In an ancient Iraqi Christian town recently liberated from the Islamic State (IS) terror group, Christmas was celebrated for the first time in over two years on Saturday, a media report said on Sunday.
It was an emotional return for members of Bartella town’s displaced Christian community, who had been forced to flee when their hometown was overrun by the Islamist terror group, CNN reported.
Hundreds of Christians had made the pilgrimage in buses on a gray, rainy Christmas Eve. They came mostly from camps for the displaced that have been set up in the city of Irbil.
Bartella is just 20 km east of the IS stronghold of Mosul — where coalition forces still are battling thousands of militants.
As mass was celebrated on Saturday, dozens of Iraqi and US security forces were on standby to protect worshipers at the historic, battle-scarred Mart Shmony Church.
During the mass, the church’s priest delivered a defiant message, CNN noted.

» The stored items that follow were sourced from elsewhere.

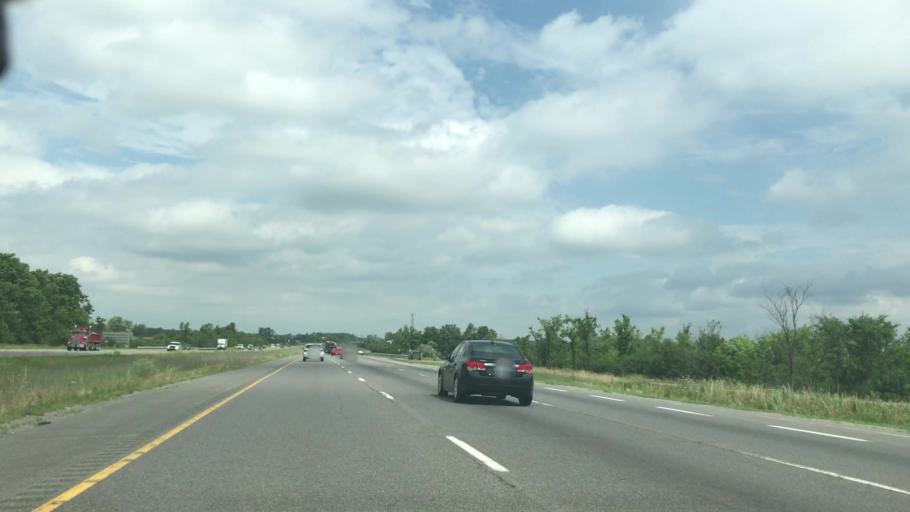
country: CA
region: Ontario
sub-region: York
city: Richmond Hill
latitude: 43.9425
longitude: -79.3901
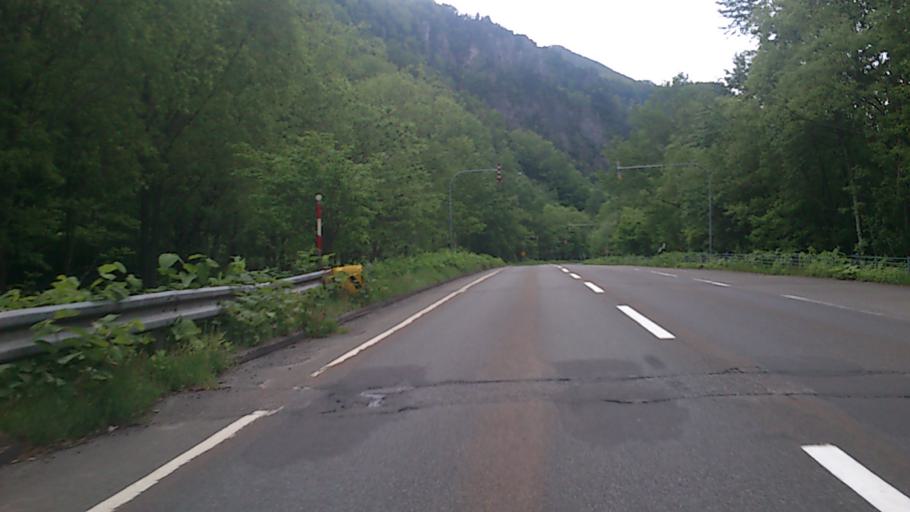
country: JP
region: Hokkaido
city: Kamikawa
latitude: 43.7540
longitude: 142.9288
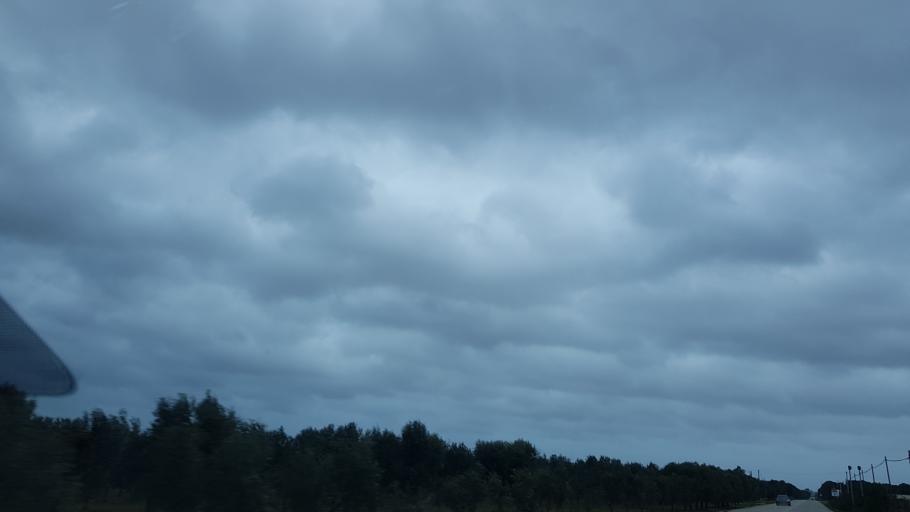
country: IT
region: Apulia
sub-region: Provincia di Brindisi
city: Brindisi
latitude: 40.6498
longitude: 17.8411
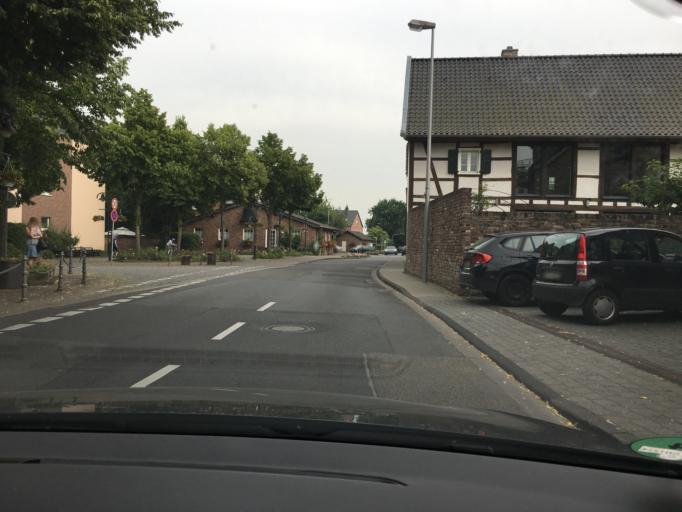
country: DE
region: North Rhine-Westphalia
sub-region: Regierungsbezirk Koln
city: Pulheim
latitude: 50.9576
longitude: 6.7648
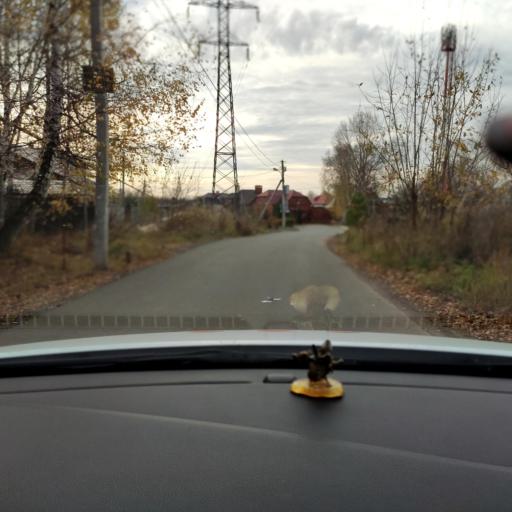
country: RU
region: Tatarstan
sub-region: Gorod Kazan'
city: Kazan
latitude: 55.7287
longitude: 49.1631
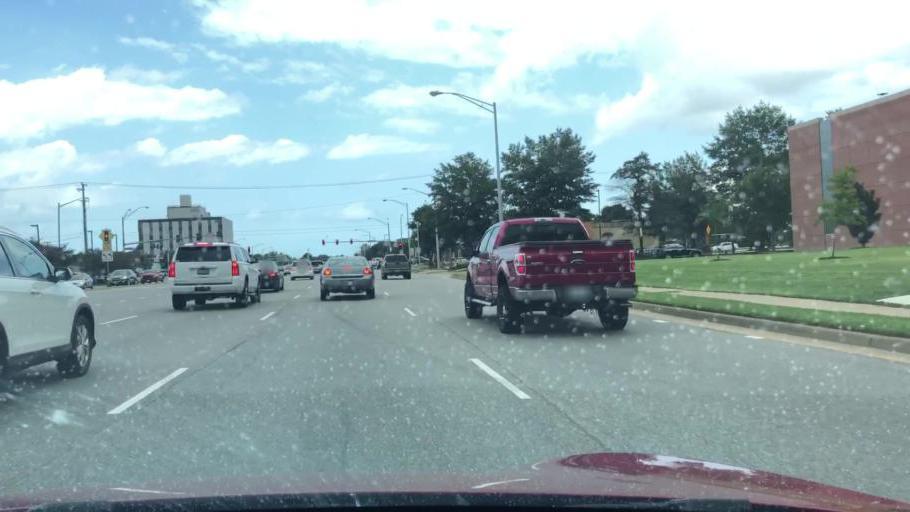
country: US
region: Virginia
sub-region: City of Chesapeake
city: Chesapeake
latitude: 36.8420
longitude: -76.1367
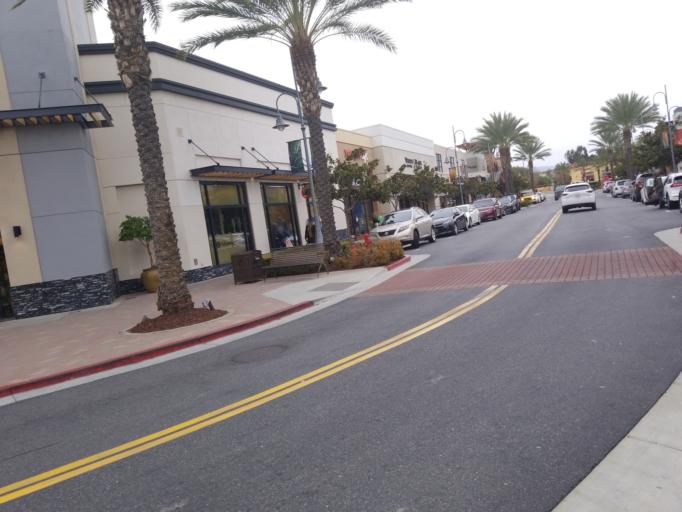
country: US
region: California
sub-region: Riverside County
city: Temecula
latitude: 33.5242
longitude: -117.1531
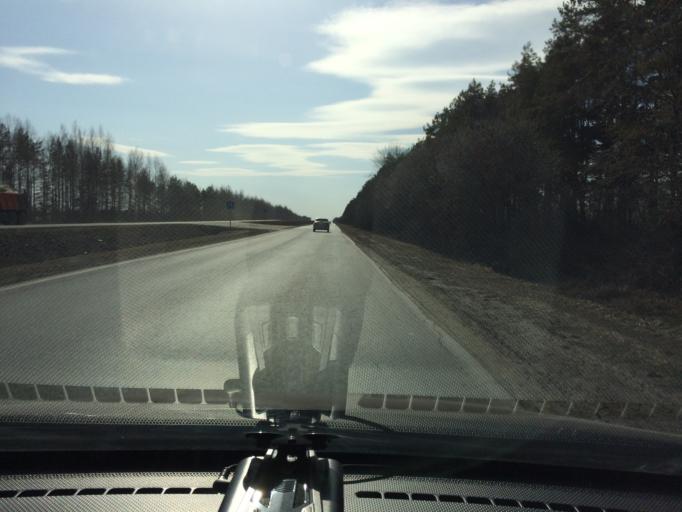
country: RU
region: Mariy-El
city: Yoshkar-Ola
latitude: 56.7267
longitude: 48.1298
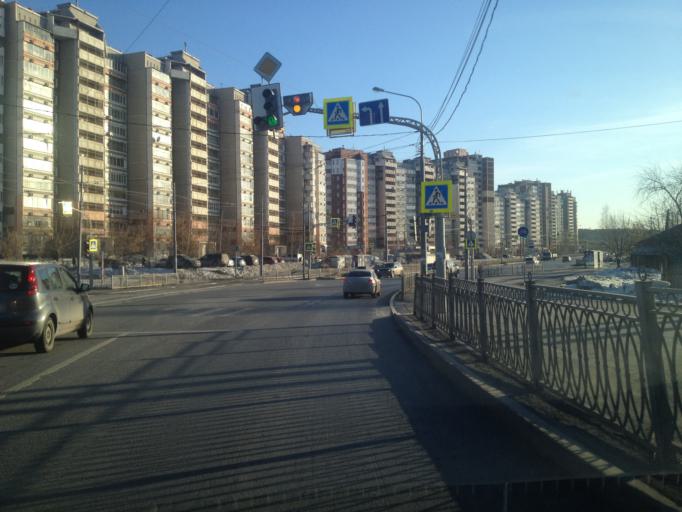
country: RU
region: Sverdlovsk
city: Sovkhoznyy
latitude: 56.8248
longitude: 60.5433
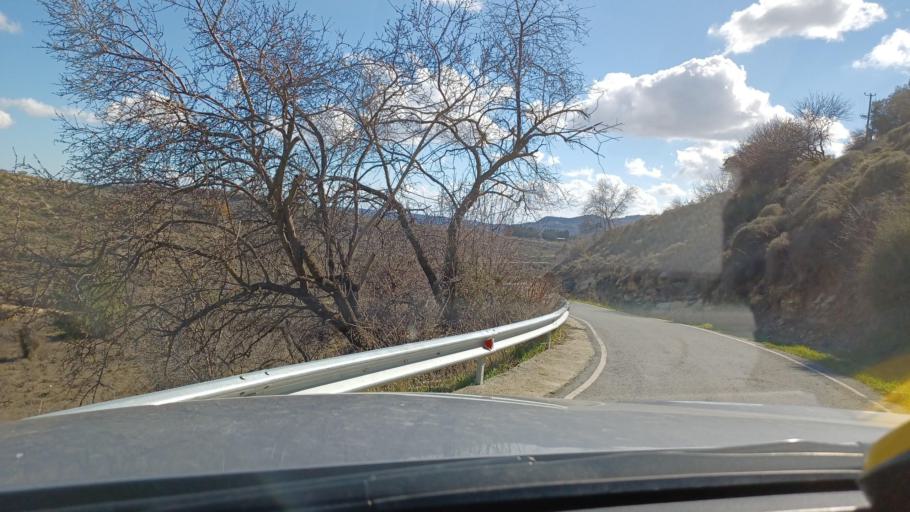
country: CY
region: Limassol
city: Pachna
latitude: 34.8260
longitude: 32.7802
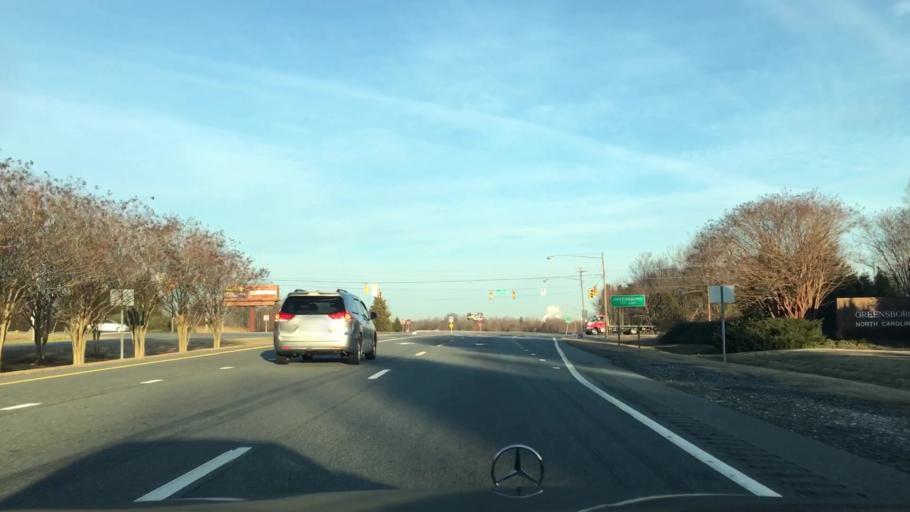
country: US
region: North Carolina
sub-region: Guilford County
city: Greensboro
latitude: 36.0272
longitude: -79.7693
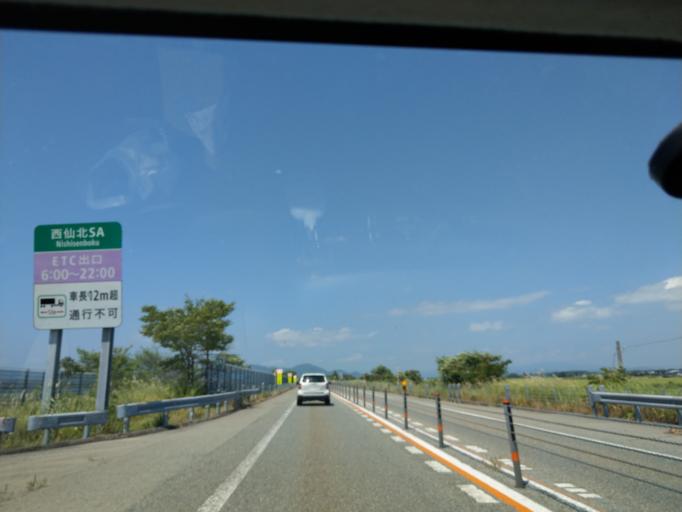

“We are here to challenge the sons of darkness and this is why we held this mass here. IS are sons of darkness.
“This is a message to the entire world that we Christians … are the inherent component of this country and we are staying,” said Father Yaqub Saadi.
In another corner of the church, several US soldiers were celebrating Christmas. They held candles and prayed.
At the end of the service a new cross replaced the one destroyed by the IS.